Oh, how Instagram makes it look so easy. Investment properties! Passive income! Simply collect your rent and live fabulously on the beach forever!
Boom: Real Estate Mogul (sweet tan and margarita included.)
Might you have a glass of water nearby? Please throw it in your own face. Then listen. Buying an investment property could be the worst thing that ever happened to you. It can also be the best thing, if you do it right.
What Investment Property Shoppers Get Wrong
It breaks my heart to get these calls. A defeated voice asking what’s the soonest they can unload a property.
This dream they had hoped would bring them prosperity has only cost them in time, money, and worry. Then, because they usually just want to get rid of this financially suffocating asset-turned-liability, they have to sell at a loss. They become the “motivated buyer” that creates a great deal. For someone else.
When I look at what they got themselves into, I know I would have never advised a client to let it happen.

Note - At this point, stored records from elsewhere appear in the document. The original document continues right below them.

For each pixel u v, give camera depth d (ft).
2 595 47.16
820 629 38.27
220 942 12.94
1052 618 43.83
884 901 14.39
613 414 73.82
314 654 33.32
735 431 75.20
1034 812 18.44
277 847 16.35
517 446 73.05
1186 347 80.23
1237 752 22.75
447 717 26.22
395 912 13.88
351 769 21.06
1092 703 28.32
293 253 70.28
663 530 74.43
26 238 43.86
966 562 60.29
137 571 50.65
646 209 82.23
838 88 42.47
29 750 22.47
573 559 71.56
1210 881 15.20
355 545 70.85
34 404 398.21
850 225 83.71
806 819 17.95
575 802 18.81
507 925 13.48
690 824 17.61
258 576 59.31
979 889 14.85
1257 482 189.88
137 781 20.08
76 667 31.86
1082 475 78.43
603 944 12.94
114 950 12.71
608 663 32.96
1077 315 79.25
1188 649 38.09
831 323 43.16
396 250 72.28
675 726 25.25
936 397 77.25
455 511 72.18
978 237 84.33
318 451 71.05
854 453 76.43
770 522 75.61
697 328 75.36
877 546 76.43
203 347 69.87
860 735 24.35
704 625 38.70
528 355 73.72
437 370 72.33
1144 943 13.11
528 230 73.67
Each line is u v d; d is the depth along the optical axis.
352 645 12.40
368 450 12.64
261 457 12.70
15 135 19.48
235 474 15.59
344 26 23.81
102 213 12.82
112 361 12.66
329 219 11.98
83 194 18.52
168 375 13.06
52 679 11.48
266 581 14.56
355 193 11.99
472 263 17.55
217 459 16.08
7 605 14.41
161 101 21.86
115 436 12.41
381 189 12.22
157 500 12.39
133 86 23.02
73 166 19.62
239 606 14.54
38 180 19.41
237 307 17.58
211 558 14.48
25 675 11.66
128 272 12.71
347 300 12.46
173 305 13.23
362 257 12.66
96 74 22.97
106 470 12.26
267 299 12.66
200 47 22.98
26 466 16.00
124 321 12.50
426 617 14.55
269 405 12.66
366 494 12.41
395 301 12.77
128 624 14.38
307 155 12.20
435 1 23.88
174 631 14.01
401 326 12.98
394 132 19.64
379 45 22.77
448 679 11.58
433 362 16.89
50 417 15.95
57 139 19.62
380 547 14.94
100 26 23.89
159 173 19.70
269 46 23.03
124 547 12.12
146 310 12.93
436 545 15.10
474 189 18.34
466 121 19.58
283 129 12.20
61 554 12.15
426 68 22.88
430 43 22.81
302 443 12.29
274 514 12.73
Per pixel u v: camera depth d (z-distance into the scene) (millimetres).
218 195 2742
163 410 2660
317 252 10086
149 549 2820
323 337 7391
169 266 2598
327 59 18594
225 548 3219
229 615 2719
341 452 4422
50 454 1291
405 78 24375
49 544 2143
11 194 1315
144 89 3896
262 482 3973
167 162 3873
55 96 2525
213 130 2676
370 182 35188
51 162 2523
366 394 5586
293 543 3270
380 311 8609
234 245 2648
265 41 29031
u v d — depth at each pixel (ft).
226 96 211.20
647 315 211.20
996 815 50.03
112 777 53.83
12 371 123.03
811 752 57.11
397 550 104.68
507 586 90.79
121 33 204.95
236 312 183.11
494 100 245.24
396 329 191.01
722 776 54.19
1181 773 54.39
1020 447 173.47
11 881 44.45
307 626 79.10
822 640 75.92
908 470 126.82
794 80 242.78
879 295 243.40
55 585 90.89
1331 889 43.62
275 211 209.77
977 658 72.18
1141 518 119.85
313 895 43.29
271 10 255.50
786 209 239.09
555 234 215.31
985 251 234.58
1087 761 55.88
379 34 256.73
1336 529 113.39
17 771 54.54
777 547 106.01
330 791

Top Reasons People Regret Buying a Rental Property:
1. Underestimating the cost
The way to do it wrong, wrong, wrong is to think it’s easy money, or almost no money at all beyond the mortgage. But you have taxes that you pay on the property. You have maintenance expenses. If something’s broken, you have to repair it. Every time you turn over a tenant, you have to paint. All those things that you never really thought of add up. In order to own the property and run the property, you have to incur a ton of expenses. As a landlord, you need liquid capital to hold up your end of the agreement. If you don’t, you’re in trouble.
2. Underestimating the time and energy
The other thing is that because you’re a landlord, unless you hire someone to manage the property, you’re managing the property. It’s a lot of dealing with the day-to-day needs of your tenants.
One apartment could take you an hour a week, but if you buy something with 10 apartments, it could cost you 20 hours a week. At some point it’s better to find someone to effectively manage it. But then, of course, a property manager will take between 5 to 10% of what you take in in rent.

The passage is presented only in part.